20.11.2007 Beklagte teilt telefonisch mit, es solle doch „das gerichtliche Verfahren“ abgewartet werden.
02.02.2010 Haftpflichtversicherer erklärt gegenüber dem Rentenversicherungsträger (!), dass Einwendungen zum Haftungsgrund nicht erhoeben werden.
19.02.2010 Klägerin meldet Ansprüche beim Haftpflichtversicherer an.
26.02.2010 Versicherer bestätigt Eingang und kündigt Ermittlungen an.
08.03.2010 Versicherer verzichtet gegenüber Rentenversicherungsträger (!) auf Einrede der Verjährung bis Ende 2012.
23.03.2010 Versicherer lehnt Haftung ab und stellt Klage anheim.
07.10.2010 Erhebung der Klage (Zustellung am 02.11.2010).
Entscheidung
Das Landgericht hat Klage schon wegen Verjährung abgewiesen und die schwierigen Fragen, ob gegen Unfallverhütungsvorschriften verstoßen wurde und wenn ja, ob grobe Fahrlässigkeit vorliegt, dahinstehen lassen.
Die Verjährung richtet sich nach § 113 SGB VII. Danach verjährt der Anspruch nach § 110 SGB VII entsprechend den Bestimmungen der §§ 195, 199 Abs. 1 und 2 und § 203 des BGB mit der Maßgabe, dass die Frist von dem Tag an gerechnet wird, an dem die Leistungspflicht für den Unfallversicherungsträger bindend festgestellt oder ein entsprechendes Urteil rechtskräftig geworden ist.
Nach Auffassung des Landgericht stellt eine solche Leistungsfeststellung bereits die Zahlung von Verletztengeld dar. Jedenfalls habe die Verjährung durch den Bescheid über die Gewährung von Verletztengeld zu laufen begonnen.
Das Landgericht nimmt ferner eine taggenaue Berechnung der Verjährungsfrist vor; die Frist beginne taggenau mit der Feststellung der Leistungspflicht und ende drei Jahre später, hier also im September/Oktober 2008. Für diese Auslegung spreche der Wortlaut, aber auch eine historische Betrachtung und der gesetzgeberische Wille; denn die Regelung gehe zurück auf das Gesetz zur Einordnung des Rechts der gesetzlichen Unfallversicherung in das SGB aus 1996, nach dem § 852 BGB ebenfalls mit der Maßgabe gelten sollte, dass die Frist von dem Tag an gerechnet wird, an dem die Leistungspflicht bindend festgestellt wird. Die spätere Fassung des § 113 SGB VII beruhte — so das LG — darauf, dass § 852 BGB durch das Gesetz zur Modernisierung des Schuldrechts geändert worden ist.
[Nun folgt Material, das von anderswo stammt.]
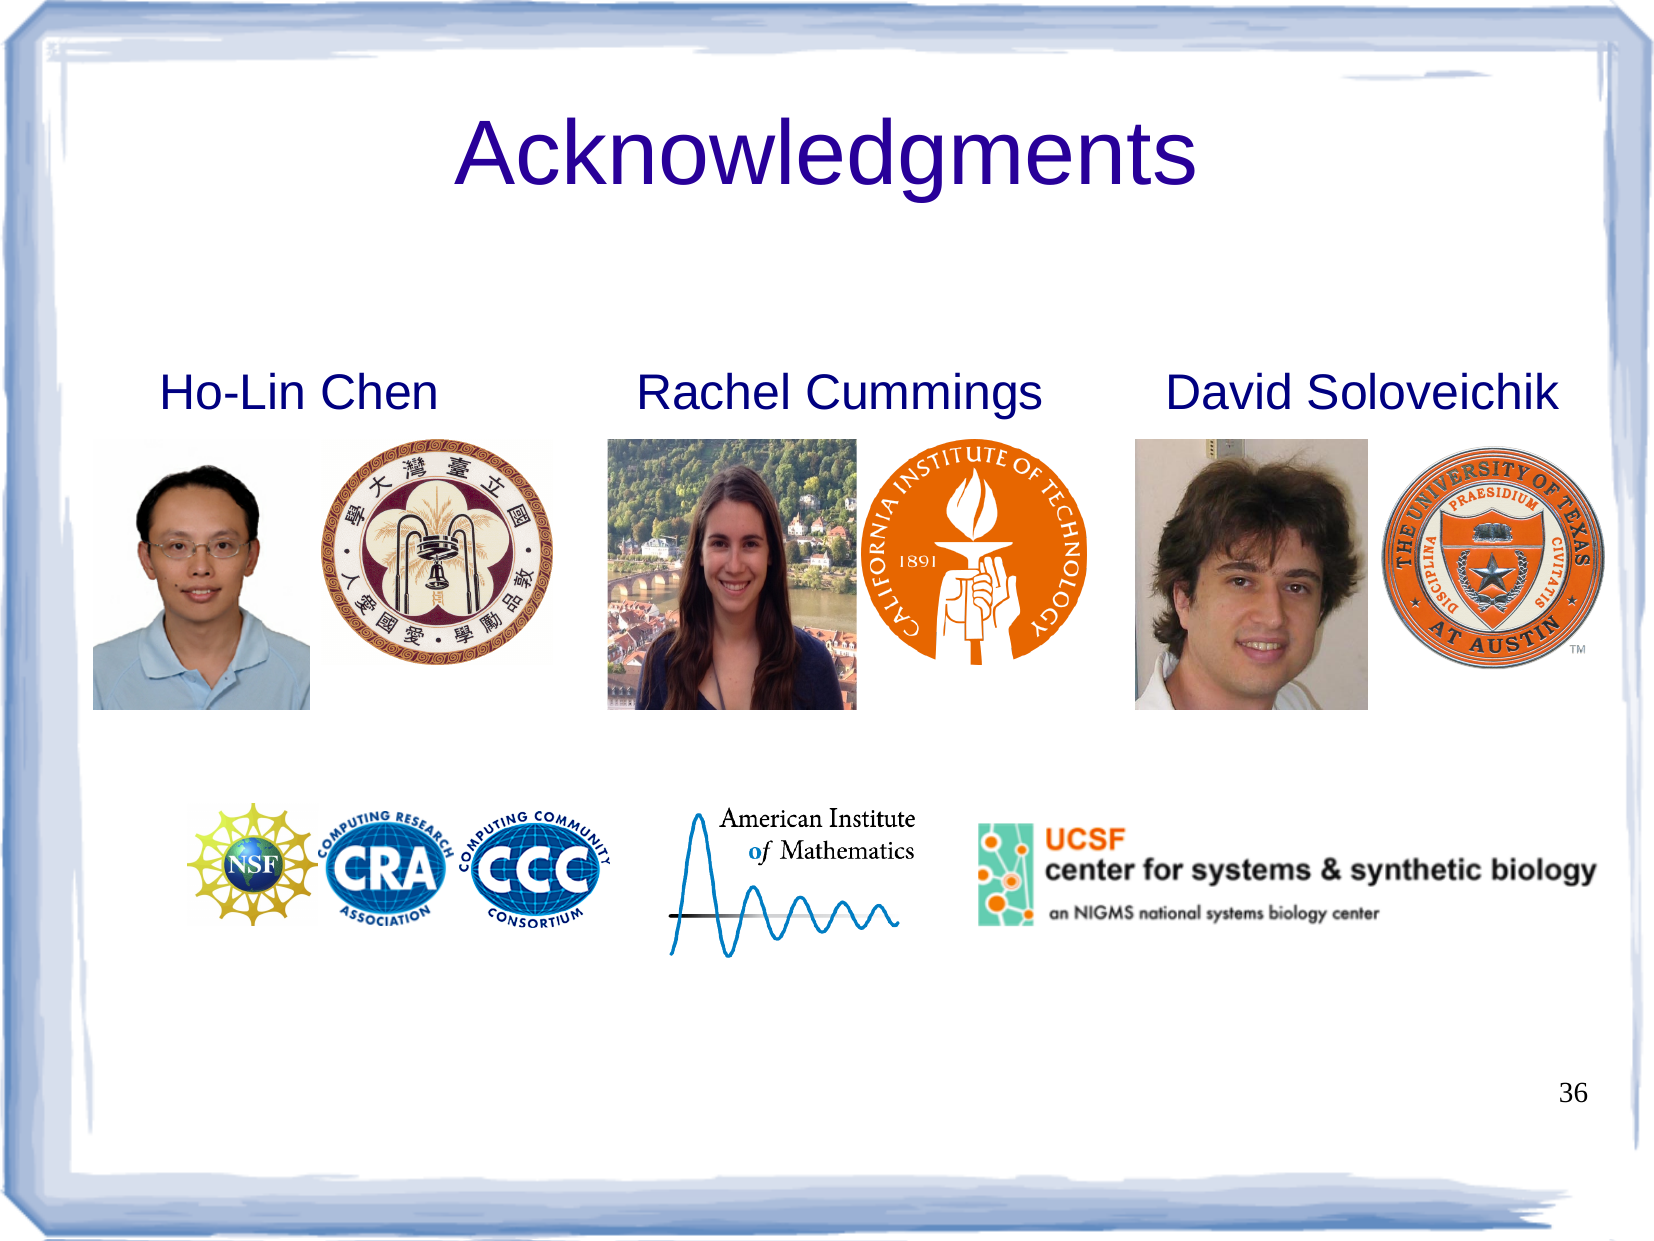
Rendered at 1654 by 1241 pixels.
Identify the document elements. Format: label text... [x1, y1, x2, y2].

picture [0, 0, 1654, 1241]
text_box Rachel Cummings [609, 356, 1071, 428]
text_box David Soloveichik [1132, 356, 1593, 428]
title Acknowledgments [82, 49, 1571, 257]
text_box Ho-Lin Chen [138, 356, 461, 428]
In der Gesetzesbegründung heiße es — so das LG — lediglich, dass sich die entsprechenden Regelungen nunmehr in den neuen §§ 195, 199 Abs. 1 und 2 und § 203 BGB befänden; es sei mit keinem Wort darauf hingewiesen worden, dass mit der Neufassung die taggenaue Verjährungsfrist nicht mehr habe gelten sollen.
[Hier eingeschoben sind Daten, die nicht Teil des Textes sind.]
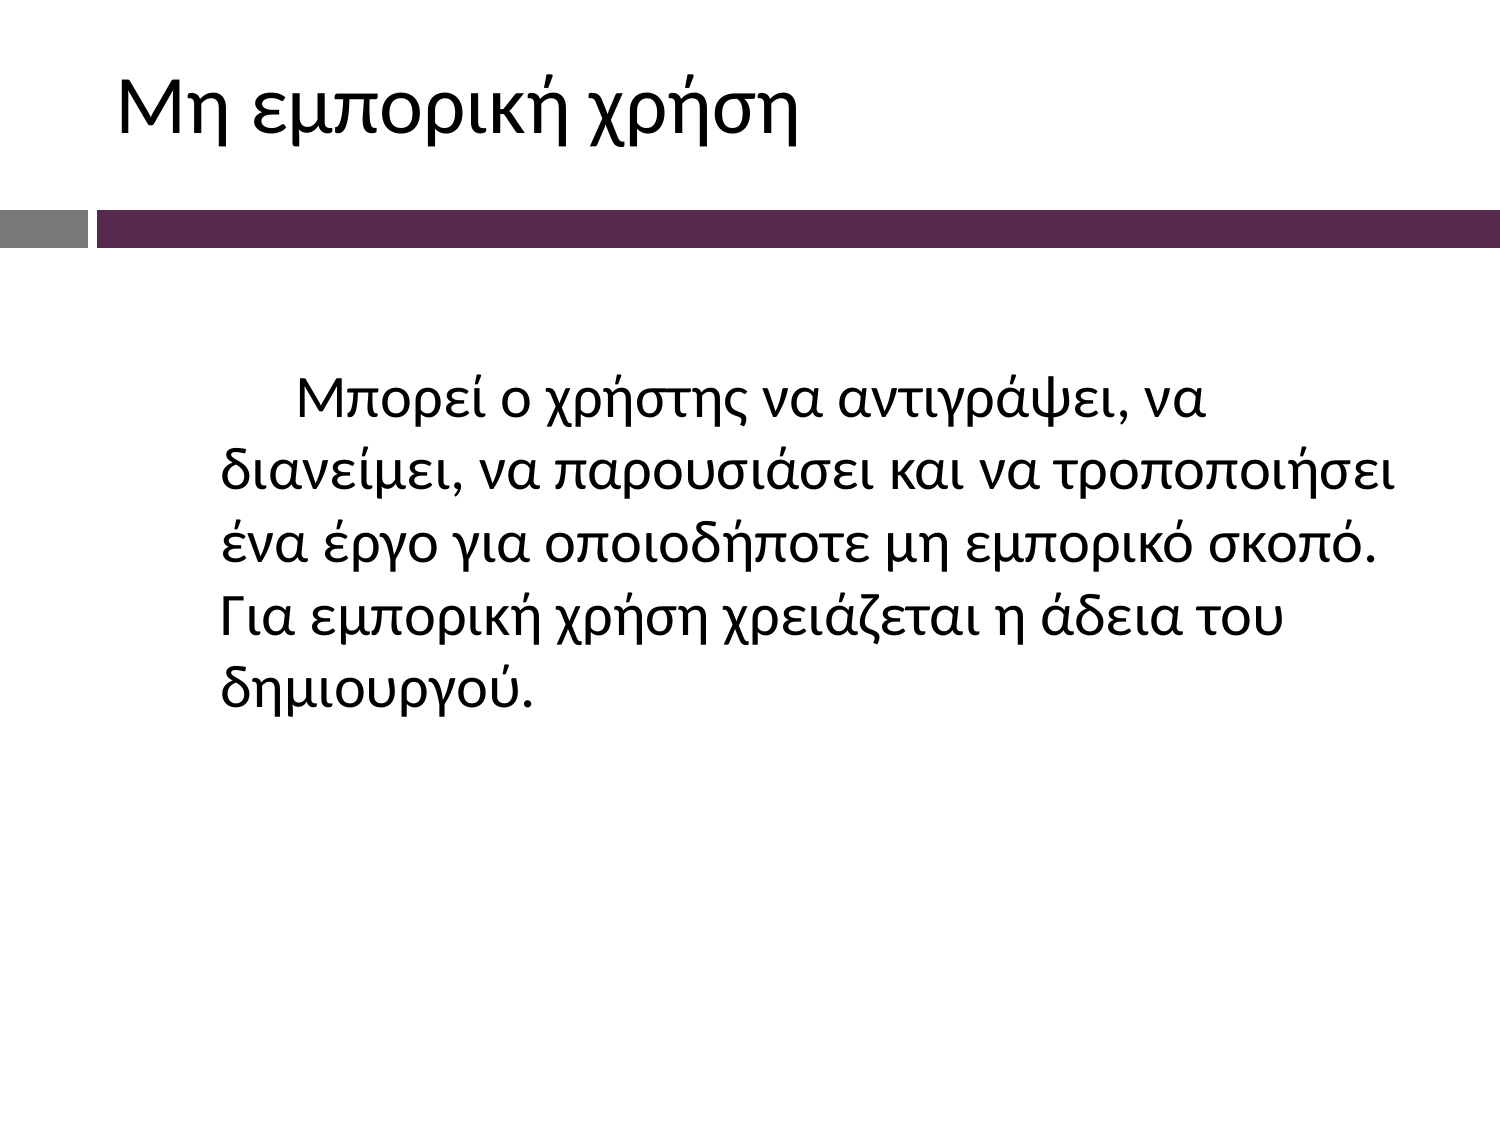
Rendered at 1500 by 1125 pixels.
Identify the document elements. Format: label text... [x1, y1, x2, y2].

Die gegenüber der Rentenversicherung abgegebenen Erklärungen wirkten nach Ansicht des Landgerichts nicht gegenüber der Klägerin, und zwar selbst dann, wenn man von einer Gesamtgläubigerschaft ausginge.
Im November 2007 habe es keine Verhandlungen gegeben; auch wenn der Begriff der Verhandlung weit auszulegen sei, führten der Hinweis, „man prüfe Ersatzansprüche“, und die Bitte um Mitteilung des Haftpflichtversicherers nicht zur Hemmung; deshalb könne auch der telefonische Hinweis des Beklagten, es solle das Verfahren abgewartet werden, nicht als beginnende Verhandlung angesehen werden.
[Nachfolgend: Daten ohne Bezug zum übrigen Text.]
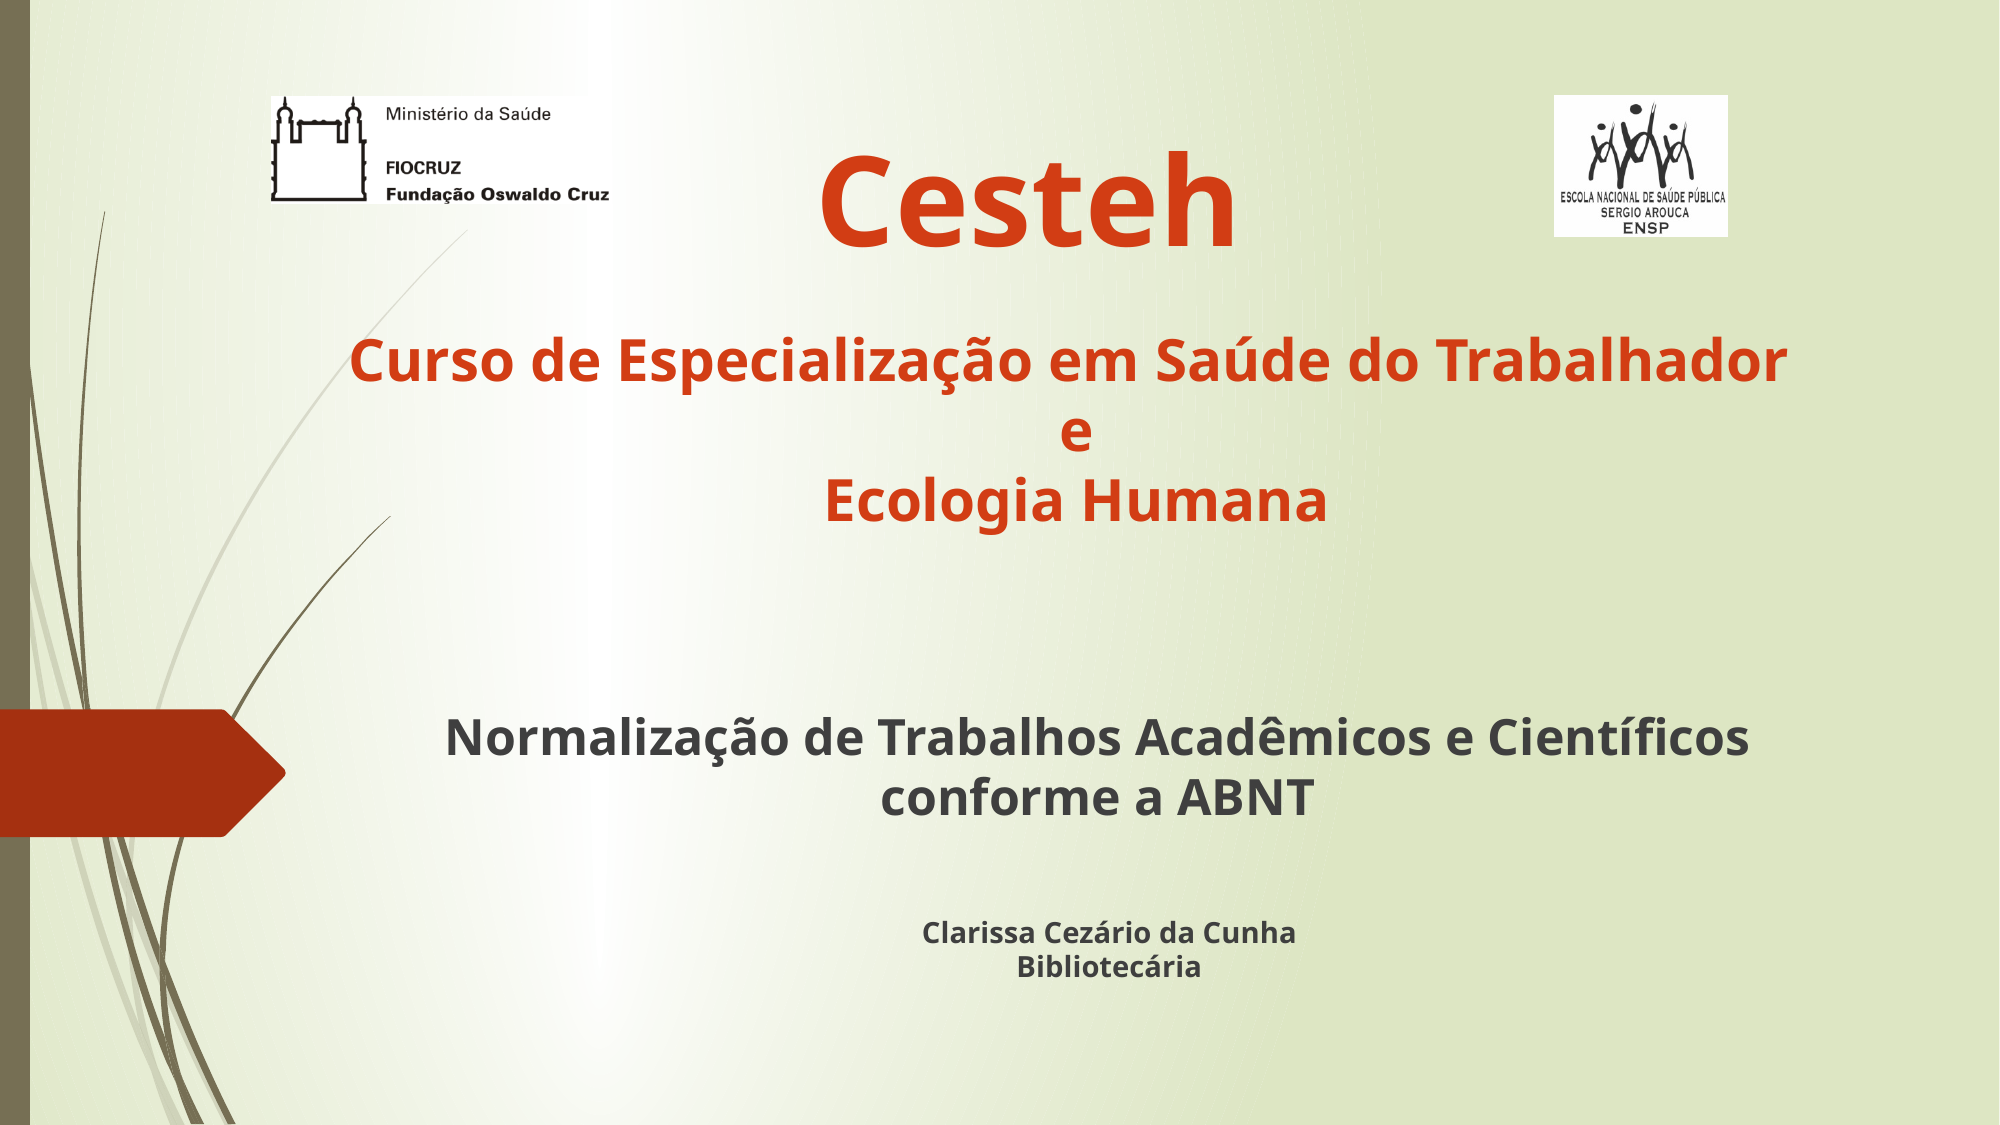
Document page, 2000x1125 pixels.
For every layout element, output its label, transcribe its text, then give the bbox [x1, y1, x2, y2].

Verhandlungen habe es nur vom 22.02.2010 bis zum 24.03.2010 gegeben. Dieser Zeitraum habe die Verjährung nicht mehr hinreichend hemmen können. Das Gericht kam zu dem Ergebnis, dass die Verjährungsfrist spätestens am 28.09.2010 endete, so dass die Klage im Oktober nichts mehr bewirken konnte.